Continuous Integration (CI) – the missing pieces
Continuous Integration (CI) has been around for a while now, and is part of most decent development environments these days. It is certainly mature enough to not give you an excuse any more for not using it. Yet there are a few features that I haven’t found in any CI tool I have used so far, but that I would like to see implemented.
On top of my most wanted list is resource awareness. A resource aware CI tool would run builds depending on which resources are available at the time. I have my builds set up to run different categories of tests and I configured my CI tool so that:
- my unit test build runs on every commit to the version control system
- integration tests, that require external systems like databases or the file system are run in a subsequent build, which gets triggered after a successful completion of the unit test build
- functional tests, that require a deployed system are run on a set schedule, e.g. nightly (if there were any changes since the last build)
This setup is by no means following any hard rules, and your own setup most likely differs from mine depending on your own needs. However, what I am fairly certain of is that you had to configure your CI tool of choice when to run your tests and that you probably don’t adjust these settings once you found one that seems to work for you. This might be fine in your eyes, but I think we can do better. What if your CI tool decided when to run tests depending on which resources are available to do so? Why not run your functional tests right now if some of your processors are idle? Why not postpone slower integration tests if there are more commit builds in the queue that are waiting to have their unit tests run? Hudson made a step in this direction by automatically building multi module Maven projects in parallel if possible, but there is certainly a lot of room for improvement.
Closely related to the above is my desire for automatic test categorization. In order to run tests in different builds with different frequencies you need to split them up into separate categories. The main reason being to run the fastest tests first in order to receive feedback as quickly as possible. What if your CI tool did this for you? If a test runs under 200 milliseconds it’s probably a unit test. If a test accesses a database it’s at least an integration test. If a test is a Selenium test it is most certainly a functional test. With a set of rules like these the CI tool could split up your tests for you. This doesn’t mean you shouldn’t organize your tests in separate folders or packages, but it means that you don’t have to if you choose not to.

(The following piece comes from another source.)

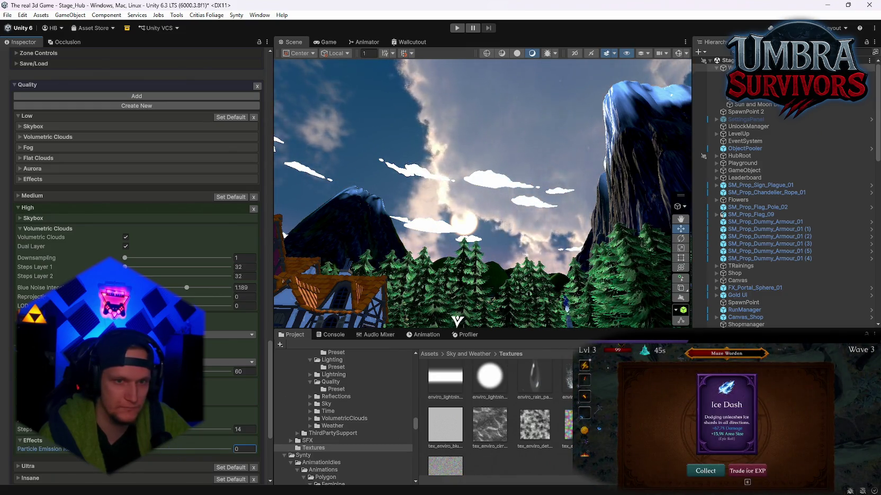
text(2)
key(BackSpace)
text(0.755)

In addition to this categorization, I would like CI tools to be smarter about test execution order, similar to how JUnit Max or Infinitest are doing this in your IDE. This means that previously failing tests run first; quicker tests run before slower tests; new ones before older and so forth. (Update 1 July 2011: Sometimes dreams do come true. Check out Test Load Balancer)
And last but not least I would like a visual presentation of where my builds are at, which I have described in a previous post in more detail. Go‘s deployment pipelines are so far the best solution that I have seen in this respect.
Oh yeah, one more thing. If you have been practicing CI for a while you know that broken builds have to be fixed right away. In order to achieve this everyone gets notified as soon as the build breaks. Alarms go off, lights are flashing and emails and SMSes are sent out. Everyone gets interrupted. To avoid this undesirable event it has become common practice for developers to run a full build on their local machine before committing any code. This requires discipline by each and every developer though and I would prefer to see this automated. One way to achieve this could be a distributed CI environment, which could work as follows:
- On every commit/save to your local repository/workspace your local CI client performs an update from the central repository and runs all tests.
- If no newer version is in the central repository you may configure to skip the unit tests if these are run by your IDE anyway.
- On success a push/commit to the central repository is performed where the central CI server picks up the changes and runs configured builds.
- All the way you receive unobtrusive feedback in your IDE. Only if your commit happens to break the build more interruptive measures are taken.
For this to work efficiently with TDD, where you create failing tests all the time, the above mentioned smart test execution order is essential. Otherwise you keep running your entire unit test suite over and over again even though you already know that the test you just wrote is going to fail.
‘But why all this?’ you ask. There are two main objectives for the features described above: Minimizing manual work and speeding up feedback.